Durante milenios, la caza de ballenas ha estado vinculada a ambientes de aguas frías y a las culturas del hemisferio norte. Hallazgos recientes echan por tierra esta suposición: Las comunidades indígenas de lo que hoy es Brasil cazaban activamente ballenas desde hace 5.000 años, según un estudio publicado en Nature Communications. Este descubrimiento hace retroceder el cronograma de la caza de ballenas en las Américas y demuestra que las complejas prácticas de caza marítima no se limitaban a las regiones templadas o polares.
El descubrimiento: arpones de hueso y restos de ballenas
Los arqueólogos que analizaron artefactos del Museo Arqueológico Sambaqui de Joinville en Brasil desenterraron 118 huesos de ballena, incluidos los de ballena jorobada y franca austral, junto con 15 elementos distintos de arpón elaborados a partir de huesos de costillas de ballena. Las herramientas, con edades comprendidas entre 4.710 y 4.970 años, tienen características de diseño claras para su uso en la caza de ballenas: centros huecos para ejes de madera y puntas talladas con precisión.
Esto es importante porque a menudo es difícil distinguir entre huesos de animales que fueron cazados y aquellos que se obtuvieron de cadáveres varados. La gran cantidad de huesos de la misma especie, junto con las herramientas elaboradas, proporciona evidencia concreta de una caza deliberada.
Desafiando la sabiduría convencional
Anteriormente se creía que el pueblo Sambaqui, conocido por sus grandes montículos de conchas (sambaquis), se centraba en la recolección de moluscos y la pesca en pequeña escala.

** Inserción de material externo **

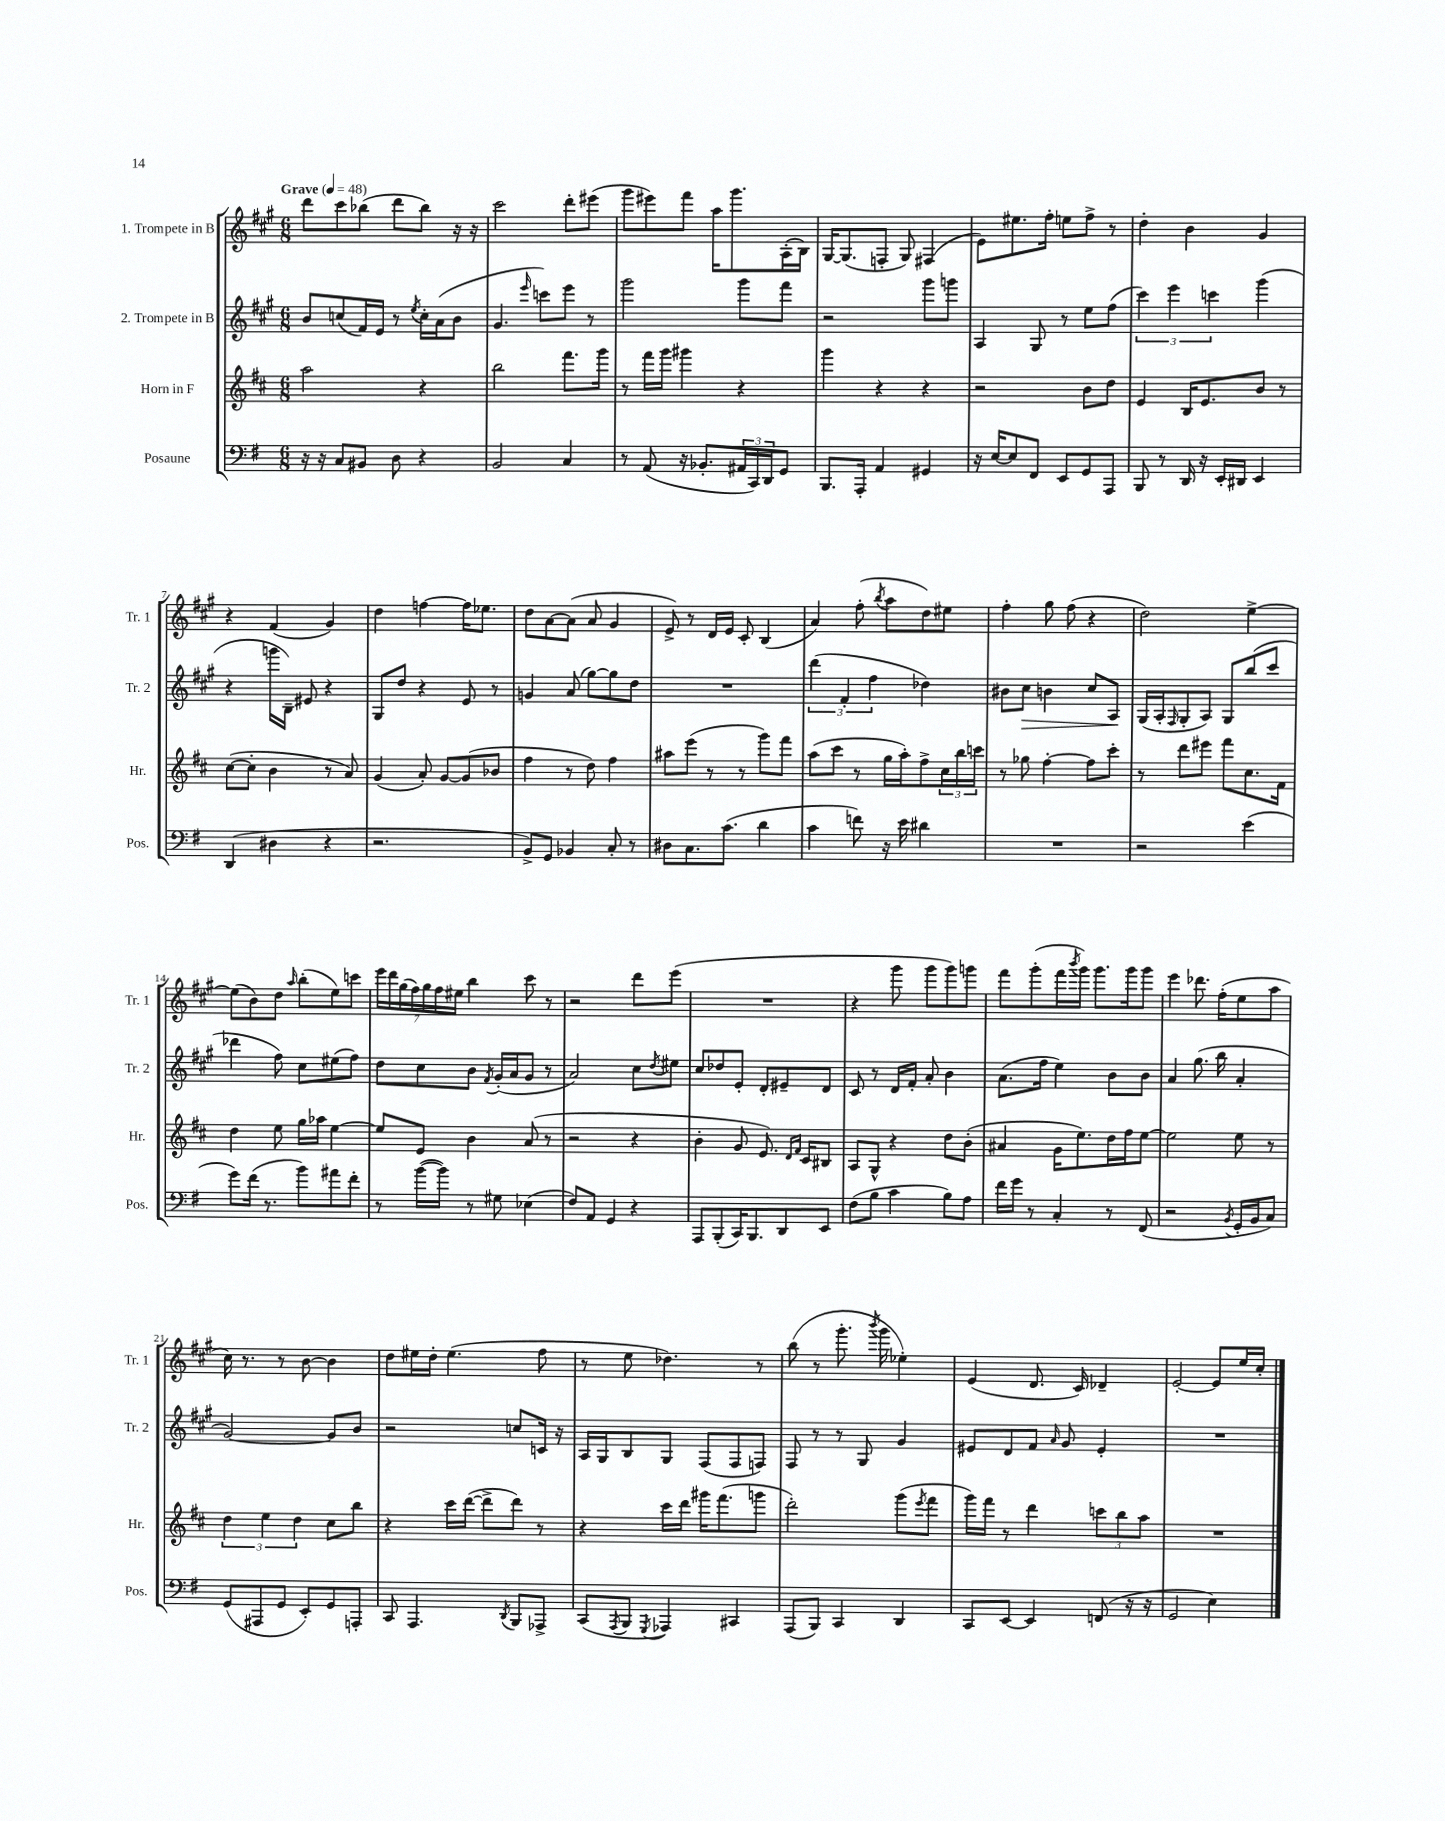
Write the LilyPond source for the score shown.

<<
\new StaffGroup <<
\new Staff = "s0" \with { instrumentName = "1. Trompete in B" shortInstrumentName = "Tr. 1" } {
    \clef treble \key a \major \numericTimeSignature \time 6/8 \tempo "Grave" 4 = 48
    d'''8 cis'''8 bes''8( d'''8 bes''8) r16 r16 |
    cis'''2 d'''8-. eis'''8( |
    gis'''8 eis'''8) fis'''8 a''16 gis'''8. a16-.( b16) |
    gis16~ gis8.( f8-. gis8) fis4( |
    e'8) eis''8. fis''16-. e''8 fis''8-> r8 |
    d''4-. b'4 gis'4 |
    r4 fis'4( gis'4) |
    d''4 f''4~ f''16 ees''8. |
    d''8 a'8~ a'8( a'8 gis'4 |
    e'8->) r8 d'16 e'16 cis'8-. b4( |
    a'4) fis''8-.( \acciaccatura { b''8 } a''8 d''8) eis''8 |
    fis''4-. gis''8 fis''8( r4 |
    d''2) e''4~-> |
    e''8( b'8) d''8 \grace { a''16 } b''8-.( e''8) c'''8 |
    \tuplet 7/4 { e'''16 d'''16 gis''16( fis''16) gis''16 fis''16 eis''16 } b''4 cis'''8 r8 |
    r2 d'''8 e'''8( |
    R2. |
    r4 gis'''8 gis'''8 gis'''8) g'''8 |
    fis'''8 gis'''8-.( fis'''16 \acciaccatura { b'''8 } gis'''16) gis'''8. gis'''16 gis'''8 |
    e'''4 des'''8. fis''16-.( e''8 a''8 |
    cis''16) r8. r8 b'8~ b'4 |
    d''8 eis''16 d''16-. eis''4.( fis''8 |
    r8 e''8 des''4.) r8 |
    b''8( r8 gis'''8.-. \acciaccatura { b'''8 } gis'''16 ees''4-.) |
    e'4( d'8. cis'16) des'4-- |
    e'2~-. e'8 e''16 cis''16-. \bar "|." |
}
\new Staff = "s1" \with { instrumentName = "2. Trompete in B" shortInstrumentName = "Tr. 2" } {
    \clef treble \key a \major \numericTimeSignature \time 6/8
    b'8 c''8( fis'16) e'16 r8 \acciaccatura { e''8 } c''16-. a'16( b'8 |
    gis'4. \grace { e'''16 } c'''8) e'''8 r8 |
    gis'''2 gis'''8 fis'''8 |
    r2 gis'''8 g'''8 |
    a4 gis8 r8 e''8 fis''8( |
    \tuplet 3/2 { cis'''4) e'''4 c'''4 } gis'''4( |
    r4 g'''16 b16--) eis'8 r4 |
    gis8 d''8 r4 e'8 r8 |
    g'4 a'8( gis''8~) gis''8 d''8 |
    R2. |
    \tuplet 3/2 { d'''4( fis'4-. fis''4 } des''4) |
    bis'8 cis''8\> b'4 cis''8 a8\! |
    gis16( a16-. \grace { fis16 } gis8-. a8) gis8 b''8( cis'''8 |
    des'''4 fis''8) cis''8 eis''8( fis''8) |
    d''8 cis''8 b'8 \acciaccatura { fis'8 } gis'16-.( a'16 gis'8 r8 |
    a'2) cis''8 \acciaccatura { d''8 } eis''8 |
    cis''8 des''8 e'8-. d'8-. eis'8-- d'8 |
    cis'8 r8 d'16 fis'16-. a'8-. b'4 |
    a'8.( fis''16 e''4) b'8 b'8 |
    a'4 gis''8.( b''16 a'4-. |
    gis'2~) gis'8 b'8 |
    r2 c''8 c'16 r16 |
    a16 gis16 b8 gis8 fis8( fis8 f8) |
    fis8 r8 r8 gis8 gis'4 |
    eis'8 d'8 fis'8 \grace { a'16 } gis'8 eis'4-. |
    R2. \bar "|." |
}
\new Staff = "s2" \with { instrumentName = "Horn in F" shortInstrumentName = "Hr." } {
    \clef treble \key d \major \numericTimeSignature \time 6/8
    a''2 r4 |
    b''2 fis'''8. g'''16 |
    r8 fis'''16 g'''16 gis'''4 r4 |
    g'''4 r4 r4 |
    r2 b'8 d''8 |
    e'4 b16 e'8. b'8 r8 |
    cis''8~( cis''8-. b'4 r8 a'8) |
    g'4( a'8-.) g'8~ g'8( bes'8 |
    fis''4 r8 d''8) fis''4 |
    ais''8 e'''8( r8 r8 g'''8) fis'''8 |
    a''8( cis'''8 r8 g''16 a''16-.) fis''8-> \tuplet 3/2 { cis''16 b''16 c'''16 } |
    r8 ges''8 fis''4~-. fis''8 cis'''8-. |
    r8 d'''8 eis'''8 fis'''8 cis''8. fis'16 |
    d''4 e''8 g''16 aes''16 e''4~ |
    e''8 e'8 b'4 a'8( r8 |
    r2 r4 |
    b'4-. g'8 e'8.) \grace { d'16 fis'16 } cis'16 bis8 |
    a8 g8-^ r4 d''8 b'8-.( |
    ais'4 g'16 e''8.) d''16 fis''16 e''8~ |
    e''2 e''8 r8 |
    \tuplet 3/2 { d''4 e''4 d''4 } cis''8 b''8 |
    r4 cis'''16 d'''16~( d'''8-> d'''8) r8 |
    r4 cis'''16 d'''16 gis'''16 fis'''8.( g'''8 |
    d'''2-.) g'''8( \acciaccatura { e'''8 } fis'''8 |
    g'''16) fis'''16 r8 d'''4 \tuplet 3/2 { c'''8 b''8 a''8 } |
    R2. \bar "|." |
}
\new Staff = "s3" \with { instrumentName = "Posaune" shortInstrumentName = "Pos." } {
    \clef bass \key g \major \numericTimeSignature \time 6/8
    r16 r16 c8 bis,8 d8 r4 |
    b,2 c4 |
    r8 a,8( r16 bes,8.-. \tuplet 3/2 { ais,16 c,16) d,16 } g,8 |
    b,,8. a,,16-. a,4 gis,4 |
    r16 e16~ e8 fis,8 e,8 g,8 a,,8 |
    b,,8 r8 d,16 r16 e,16-. dis,16 e,4 |
    d,4( dis4 r4 |
    r2. |
    b,8->) g,8 bes,4 c8-. r8 |
    dis8 c8. c'8.( d'4 |
    c'4 f'8) r16 e'16 dis'4 |
    R2. |
    r2 e'4( |
    g'8) fis'16( r8. b'8) ais'8 fis'8-. |
    r8 b'16~( b'16) r8 gis8 ees4( |
    fis8) a,8 g,4 r4 |
    a,,8 b,,8-.( c,16) b,,8. d,8 e,8 |
    fis8( b8 c'4 b8) a8 |
    fis'16 g'16 r8 c4-. r8 fis,8( |
    r2 \acciaccatura { b,8 } g,16-. b,16 c8) |
    g,8( ais,,8 g,8 e,8-.) g,8 a,,8-. |
    c,8 a,,4. \acciaccatura { d,8 } b,,8 aes,,8-> |
    c,8( \acciaccatura { a,,8 } b,,8 \acciaccatura { g,,8 } aes,,4) cis,4 |
    a,,8( b,,8) c,4 d,4 |
    c,8 e,8~ e,4 f,8( r16 r16 |
    g,2 e4) \bar "|." |
}
>>
>>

El descubrimiento de estos arpones desafía la idea arraigada de que estas comunidades carecían de la tecnología para la caza marina a gran escala.
“La idea convencional era que los sambaquis no tenían la tecnología”, explicó el coautor del estudio André Carlo Colonese. “Esto nos dice que en realidad estaban cazando”.
Por qué esto es importante: una perspectiva global de la historia marítima
Para las sociedades prehistóricas, las ballenas representaban un recurso enorme: alimento, aceite para calentarse y huesos para herramientas y ornamentación. Si bien la búsqueda oportunista de ballenas varadas se remonta a al menos 20.000 años, la evidencia de caza activa es mucho más reciente. Los arpones brasileños son más de 1.000 años más antiguos que los ejemplos conocidos anteriormente de las regiones árticas y subárticas.
Este descubrimiento cambia el enfoque de los primeros estudios sobre la caza de ballenas. Demuestra que los complejos sistemas de explotación marítima no se limitaron al hemisferio norte y destaca el ingenio de las poblaciones indígenas para adaptarse y utilizar los recursos marinos en diversos entornos. El hallazgo amplía nuestra comprensión de las prácticas balleneras en todo el mundo.
El estudio enfatiza que las comunidades indígenas de Brasil, a pesar de vivir en condiciones tropicales, poseían las habilidades y la tecnología para cazar ballenas, remodelando nuestra perspectiva sobre las antiguas culturas marítimas.